=== Selected text ===
Three possibilities for how this could have happened? The PaCO2 is much higher than anything you might expect from a normal cardiac arrest scenario, suggesting that either the patient's ventilatory drive has been suppressed for some time, or there has been some barrier to normal ventilation. Moreover clearly something very easily reversible (like airway obstruction) must have been the cause of cardiac arrest, given the relative ease with which the circulation was restored. Without cheating by looking at the next set of results in Question 24.2, the possibilities include:

  • Acute fulminant liver failure with cerebral oedema and decreased level of consciousness would give biochemistry broken in exactly this way, with respiratory acidosis, a raised lactate, hypoglycaemia and acute kidney injury. The possible causes include:
    • Paracetamol overdose with late presentation
    • Amanita phalloides mushroom ingestion
    • A solvent of some sort (xylene, chloroform, trichloroethylene, carbon tetrachloride)

=== About this exercise ===
Translate this sentence from the case discussion on the raised PaCO2 into Spanish: "Moreover clearly something very easily reversible (like airway obstruction) must have been the cause of cardiac arrest, given the relative ease with which the circulation was restored."

=== Source data ===
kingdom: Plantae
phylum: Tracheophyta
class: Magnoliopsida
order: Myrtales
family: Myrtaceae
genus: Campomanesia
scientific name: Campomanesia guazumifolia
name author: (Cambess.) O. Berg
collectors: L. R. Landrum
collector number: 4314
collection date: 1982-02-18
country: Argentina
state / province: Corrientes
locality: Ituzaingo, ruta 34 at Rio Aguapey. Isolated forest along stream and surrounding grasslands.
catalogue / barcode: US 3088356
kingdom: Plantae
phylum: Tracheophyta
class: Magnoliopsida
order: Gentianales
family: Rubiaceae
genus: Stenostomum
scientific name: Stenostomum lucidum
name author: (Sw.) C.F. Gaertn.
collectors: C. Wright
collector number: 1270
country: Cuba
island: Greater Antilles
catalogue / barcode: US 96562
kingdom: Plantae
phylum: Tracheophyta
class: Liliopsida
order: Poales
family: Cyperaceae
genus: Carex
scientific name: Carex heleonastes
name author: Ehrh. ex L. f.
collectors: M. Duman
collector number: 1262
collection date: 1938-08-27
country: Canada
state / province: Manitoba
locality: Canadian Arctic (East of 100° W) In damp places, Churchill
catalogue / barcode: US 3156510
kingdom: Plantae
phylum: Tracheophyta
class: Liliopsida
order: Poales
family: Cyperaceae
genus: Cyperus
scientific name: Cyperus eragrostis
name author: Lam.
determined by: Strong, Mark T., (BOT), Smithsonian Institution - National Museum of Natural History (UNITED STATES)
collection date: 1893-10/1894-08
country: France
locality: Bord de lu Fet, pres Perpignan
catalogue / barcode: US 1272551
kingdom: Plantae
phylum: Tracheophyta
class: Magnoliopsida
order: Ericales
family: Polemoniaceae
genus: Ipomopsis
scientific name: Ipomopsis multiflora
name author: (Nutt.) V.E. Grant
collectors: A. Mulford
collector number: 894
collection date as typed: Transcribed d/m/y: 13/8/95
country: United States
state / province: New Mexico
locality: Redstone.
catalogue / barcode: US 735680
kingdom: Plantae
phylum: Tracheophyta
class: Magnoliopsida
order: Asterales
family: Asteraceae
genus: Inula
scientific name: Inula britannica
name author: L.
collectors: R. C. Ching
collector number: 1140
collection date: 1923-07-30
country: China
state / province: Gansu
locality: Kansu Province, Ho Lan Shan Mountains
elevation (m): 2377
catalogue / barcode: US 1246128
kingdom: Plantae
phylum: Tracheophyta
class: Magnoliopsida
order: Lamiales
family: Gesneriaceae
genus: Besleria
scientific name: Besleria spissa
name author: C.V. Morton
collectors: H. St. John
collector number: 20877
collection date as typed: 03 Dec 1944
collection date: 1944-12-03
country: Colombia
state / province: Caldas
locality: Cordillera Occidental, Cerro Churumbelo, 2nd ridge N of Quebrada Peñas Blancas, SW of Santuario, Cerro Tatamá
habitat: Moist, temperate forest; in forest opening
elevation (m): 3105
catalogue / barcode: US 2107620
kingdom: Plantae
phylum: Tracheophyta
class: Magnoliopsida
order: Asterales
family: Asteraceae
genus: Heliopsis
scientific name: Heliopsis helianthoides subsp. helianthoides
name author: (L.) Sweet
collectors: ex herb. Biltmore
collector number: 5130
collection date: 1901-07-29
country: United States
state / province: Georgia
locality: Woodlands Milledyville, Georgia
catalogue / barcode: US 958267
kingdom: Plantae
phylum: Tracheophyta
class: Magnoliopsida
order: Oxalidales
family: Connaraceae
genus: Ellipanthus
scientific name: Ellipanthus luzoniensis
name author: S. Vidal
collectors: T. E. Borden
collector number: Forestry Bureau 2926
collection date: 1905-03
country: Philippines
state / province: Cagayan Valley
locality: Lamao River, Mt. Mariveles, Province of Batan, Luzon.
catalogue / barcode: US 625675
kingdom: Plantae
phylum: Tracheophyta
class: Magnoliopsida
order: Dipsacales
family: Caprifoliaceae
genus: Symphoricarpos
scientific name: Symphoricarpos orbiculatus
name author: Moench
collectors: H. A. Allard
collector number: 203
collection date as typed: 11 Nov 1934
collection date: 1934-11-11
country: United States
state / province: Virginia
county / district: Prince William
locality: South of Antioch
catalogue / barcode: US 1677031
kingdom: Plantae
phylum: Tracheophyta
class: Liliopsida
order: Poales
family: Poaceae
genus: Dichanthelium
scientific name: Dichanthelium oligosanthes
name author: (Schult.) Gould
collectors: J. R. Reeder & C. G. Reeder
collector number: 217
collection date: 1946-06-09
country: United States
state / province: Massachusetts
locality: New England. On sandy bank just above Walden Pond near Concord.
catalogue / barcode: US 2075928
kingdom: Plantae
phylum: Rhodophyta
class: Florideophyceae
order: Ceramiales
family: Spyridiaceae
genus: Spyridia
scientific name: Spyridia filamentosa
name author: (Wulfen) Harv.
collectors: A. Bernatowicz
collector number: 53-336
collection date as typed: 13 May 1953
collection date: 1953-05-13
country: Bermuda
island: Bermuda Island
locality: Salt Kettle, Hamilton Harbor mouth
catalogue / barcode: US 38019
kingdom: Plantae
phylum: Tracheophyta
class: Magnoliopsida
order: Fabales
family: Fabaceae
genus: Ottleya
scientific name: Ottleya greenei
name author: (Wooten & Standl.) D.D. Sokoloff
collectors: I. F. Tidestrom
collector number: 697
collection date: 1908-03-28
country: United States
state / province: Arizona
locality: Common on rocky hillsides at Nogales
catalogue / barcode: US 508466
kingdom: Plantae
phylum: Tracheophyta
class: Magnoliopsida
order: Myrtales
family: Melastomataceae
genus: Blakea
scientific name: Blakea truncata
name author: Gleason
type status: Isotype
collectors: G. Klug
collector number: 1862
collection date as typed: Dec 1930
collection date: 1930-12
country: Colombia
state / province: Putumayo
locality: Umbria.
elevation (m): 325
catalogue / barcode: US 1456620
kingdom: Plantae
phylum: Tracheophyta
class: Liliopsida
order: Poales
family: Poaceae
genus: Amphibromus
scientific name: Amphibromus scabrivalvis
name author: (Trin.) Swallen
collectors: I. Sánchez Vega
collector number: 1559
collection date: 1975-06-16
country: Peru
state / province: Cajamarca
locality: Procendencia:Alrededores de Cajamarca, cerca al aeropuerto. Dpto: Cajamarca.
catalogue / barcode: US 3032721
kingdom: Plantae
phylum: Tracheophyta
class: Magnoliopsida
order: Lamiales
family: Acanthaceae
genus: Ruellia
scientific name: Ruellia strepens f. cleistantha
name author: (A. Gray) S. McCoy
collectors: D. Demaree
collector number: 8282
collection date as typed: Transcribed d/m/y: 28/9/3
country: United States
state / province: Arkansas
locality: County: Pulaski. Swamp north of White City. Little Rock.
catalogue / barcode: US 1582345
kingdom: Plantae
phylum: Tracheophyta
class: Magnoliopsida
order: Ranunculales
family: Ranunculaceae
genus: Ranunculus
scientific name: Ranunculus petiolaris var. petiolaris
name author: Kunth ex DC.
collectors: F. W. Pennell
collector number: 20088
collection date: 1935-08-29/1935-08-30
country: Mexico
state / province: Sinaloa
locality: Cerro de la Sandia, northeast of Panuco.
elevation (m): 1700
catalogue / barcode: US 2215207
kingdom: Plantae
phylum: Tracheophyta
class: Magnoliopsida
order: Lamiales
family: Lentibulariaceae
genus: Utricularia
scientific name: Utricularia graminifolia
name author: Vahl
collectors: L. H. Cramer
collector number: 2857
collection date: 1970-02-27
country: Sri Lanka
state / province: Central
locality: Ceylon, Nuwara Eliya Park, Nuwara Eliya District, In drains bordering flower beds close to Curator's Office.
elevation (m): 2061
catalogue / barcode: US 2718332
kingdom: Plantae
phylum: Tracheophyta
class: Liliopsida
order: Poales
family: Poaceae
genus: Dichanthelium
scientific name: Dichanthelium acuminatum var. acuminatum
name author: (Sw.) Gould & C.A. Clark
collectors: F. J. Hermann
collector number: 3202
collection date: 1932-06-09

=== Result of this task ===
Además, está claro que algo muy fácilmente reversible (como una obstrucción de la vía aérea) debió de ser la causa del paro cardíaco, dada la relativa facilidad con la que se restableció la circulación.